Thermal modelling can be used to inform part design and the choice of process parameters for manufacture, in place of expensive empirical testing.

== Optimal design for additive manufacturing ==
Additively manufactured metallic structures with the same (macroscopic) shape and size but fabricated by different process parameters have strikingly different microstructures and hence mechanical properties. The abundant and highly flexible AM process parameters substantially influence the AM microstructures. Therefore, in principle, one could simultaneously 3D-print the (macro-)structure as well as the desirable microstructure depending on the expected performance of the specialized AM component under the known service load. In this context, multi-scale and multi-physics integrated computational materials engineering (ICME) for computational linkage of process-(micro)structure-properties-performance (PSPP) chain can be used to efficiently search an AM design subspace for the optimum point with respect to the performance of the AM structure under the known service load. The comprehensive design space of metal AM is boundless and high dimensional, which includes all the possible combinations of alloy compositions, process parameters and structural geometries. However, always a constrained subset of the design space (design subspace) is under consideration.
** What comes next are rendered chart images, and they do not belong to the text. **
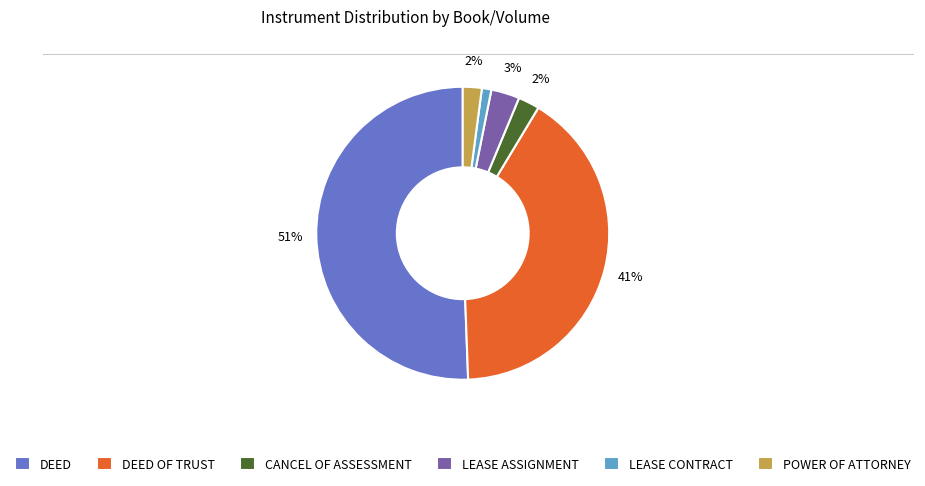

Combined, do DEED OF TRUST and POWER OF ATTORNEY account for over 50%?

No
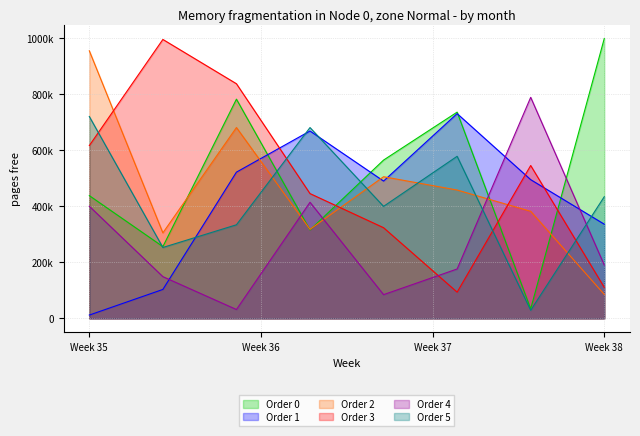

Rank the series by their maximum value, from lowest to highest.

Order 5, Order 1, Order 4, Order 2, Order 3, Order 0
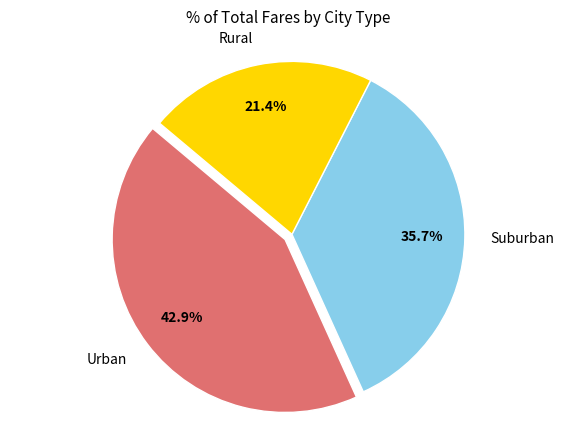

Is there any slice that represents more than half of the pie?

No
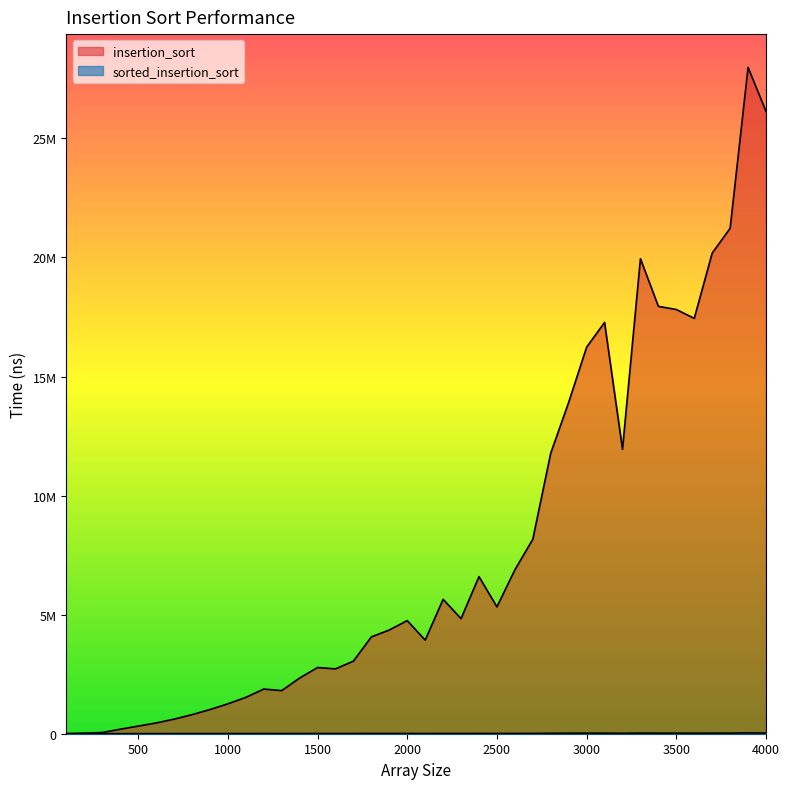

At which category is the sum across all series the highest?

3900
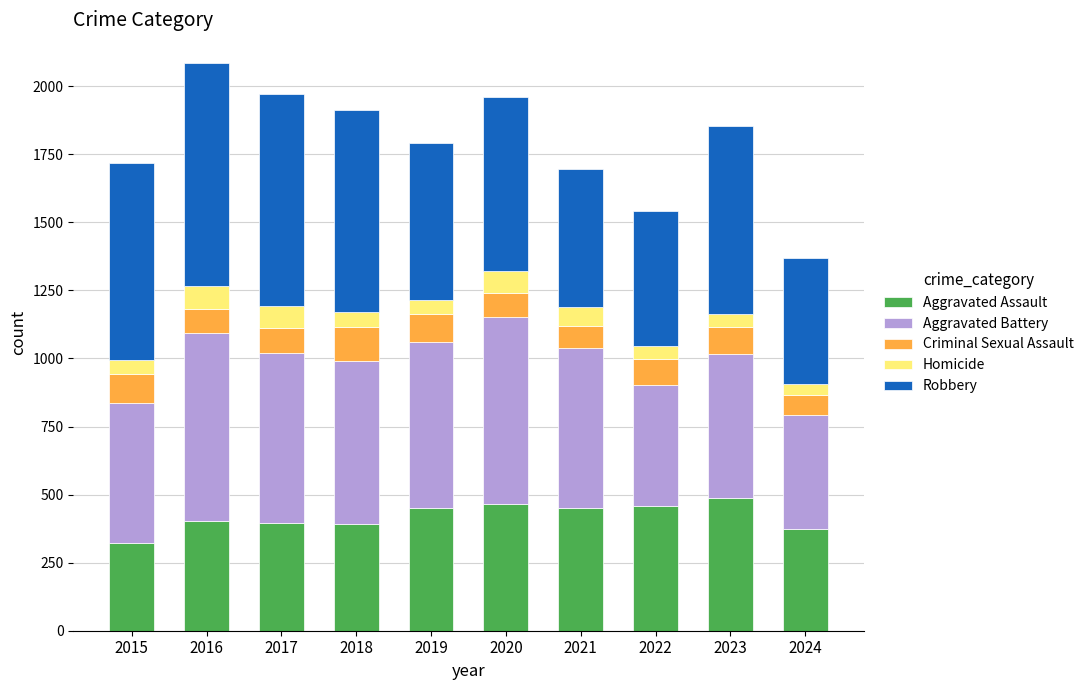

What is the difference between the maximum and second lowest values in the Aggravated Assault series?

113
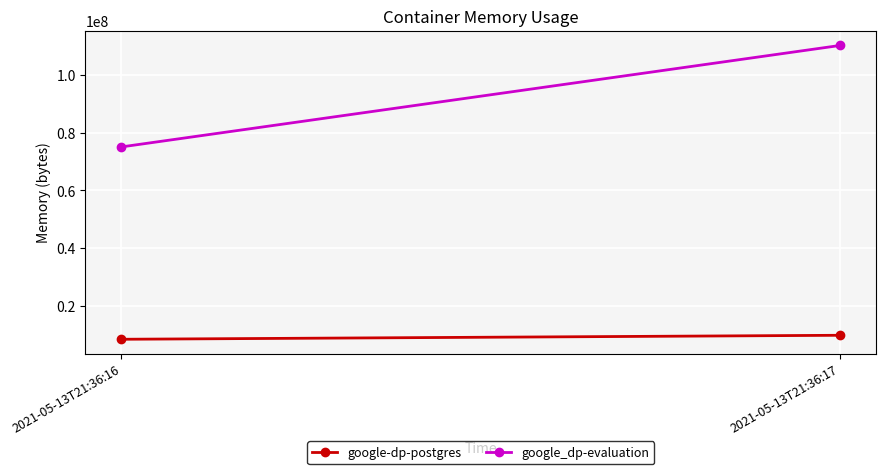

Is the value of google_dp-evaluation at 2021-05-13T21:36:17 greater than the value of google-dp-postgres at 2021-05-13T21:36:17?

Yes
The performance, as the design objective, depending on the thermo-chemo-mechanical service load, may include multiple functional aspects, such as specific energy absorption capacity, fatigue life/strength, high temperature strength, creep resistance, erosion/wear resistance and/or corrosion resistance. It is hypothesized that the optimal design approach is essential for unraveling the full potential of metal AM technologies and thus their widespread adoption for production of structurally critical load-bearing components.